By Charles Aldinger
WASHINGTON (Reuters) - The Defense Department will announce Thursday the initial winner in a multibillion dollar aerospace industry battle to develop a space-age system to defend the United States against ballistic missile attack.
Boeing Co. is competing against a team headed by Lockheed Martin Corp. to design and perhaps one day deploy such a system. The initial contract is expected to be worth $1.5 billion over three years.
But the winner will grab the lead in an ambitious National Missile Defense (NMD) plan, pushed by Congress, that could be worth $10 billion in the next decade, including a separate competition to build a rocket-fired weapon to hit missile warheads in flight.
Lockheed, teamed with Raytheon Co. and TRW Inc.in the United Missile Defense Co., is competing with Boeing to integrate weapons, radars and communications for NMD, which many experts say cannot be made foolproof against nuclear or other missile attack.
Indeed, the initial contract for design and integration of the system may never get past the development stage if the military and aerospace firms cannot build a weapon to shatter warheads that approach with eye-blink speed in space.
"There is no room for error. This thing has to work the first time (against an attack) or it's worth nothing at all," said John Pike, a skeptical analyst with the private Federation of American Scientists in Washington.
The idea, which grew from former President Ronald Reagan's more ambitious "Star Wars" program to protect U.S. cities from a massive Soviet nuclear attack, is now aimed at stopping a smaller attack or accidental launch by another country against the United States.

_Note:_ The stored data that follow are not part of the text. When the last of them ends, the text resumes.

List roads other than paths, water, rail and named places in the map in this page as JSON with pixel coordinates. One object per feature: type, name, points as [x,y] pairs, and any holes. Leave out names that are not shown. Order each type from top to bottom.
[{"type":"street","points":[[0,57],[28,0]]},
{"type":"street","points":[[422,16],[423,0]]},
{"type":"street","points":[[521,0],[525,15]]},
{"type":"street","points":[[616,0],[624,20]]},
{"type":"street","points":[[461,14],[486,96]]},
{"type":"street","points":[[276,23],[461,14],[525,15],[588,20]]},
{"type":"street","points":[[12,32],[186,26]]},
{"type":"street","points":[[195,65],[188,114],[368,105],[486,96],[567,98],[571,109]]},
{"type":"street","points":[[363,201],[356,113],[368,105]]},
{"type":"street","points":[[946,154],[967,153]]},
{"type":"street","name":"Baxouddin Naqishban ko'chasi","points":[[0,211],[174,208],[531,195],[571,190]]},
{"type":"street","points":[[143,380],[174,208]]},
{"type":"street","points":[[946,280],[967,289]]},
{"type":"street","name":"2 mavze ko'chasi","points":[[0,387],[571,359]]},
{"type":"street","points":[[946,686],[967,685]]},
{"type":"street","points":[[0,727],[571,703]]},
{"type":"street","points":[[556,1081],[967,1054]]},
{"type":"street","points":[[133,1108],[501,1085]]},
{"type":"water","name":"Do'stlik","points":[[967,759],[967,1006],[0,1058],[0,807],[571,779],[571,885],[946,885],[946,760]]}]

The United States has spent about $50 billion with little success on nuclear missile defense since Reagan suggested his plan more than a decade ago.
The U.S. military is also currently trying to develop an even more limited Theater Missile Defense (TMD) program to protect troops and bases from missile attack around the world.
But that program has suffered four successive failures by Lockheed Martin's proposed anti-missile weapon because of technical and other glitches.
The firms involved in the national defense program are betting with high stakes that they can solve major technical problems because the monetary rewards will be major.
Boeing and Raytheon are involved in a separate competition to develop an anti-missile weapon that could be fired using a ground-based rocket to hit warheads in space. That weapon, dubbed the "exo-atmospheric kill vehicle" (EKV), is still in the early stages of development.
The Clinton administration is moving carefully on a national missile defense program despite heavy pressure from Congress, which wants to deploy a system as quickly as possible.
The White House and Pentagon have promised to devote three years to development of NMD. They say that if it works, a decision could be made in 2000 or 2001 to deploy the defense within another three years.
But Pike and others say the odds are high against a foolproof system. They include a Pentagon panel of experts who recently said that the military and aerospace firms were pressing ahead too quickly with poorly-tested technology.
Aside from an anti-missile weapon itself, analysts say that coordinating radars and sensors to identify, track and discern actual warheads from "dummy" decoys in space is an extremely difficult task.
"The Lockheed weapon certainly has not been marred by success," Pike said in an interview with Reuters Wednesday.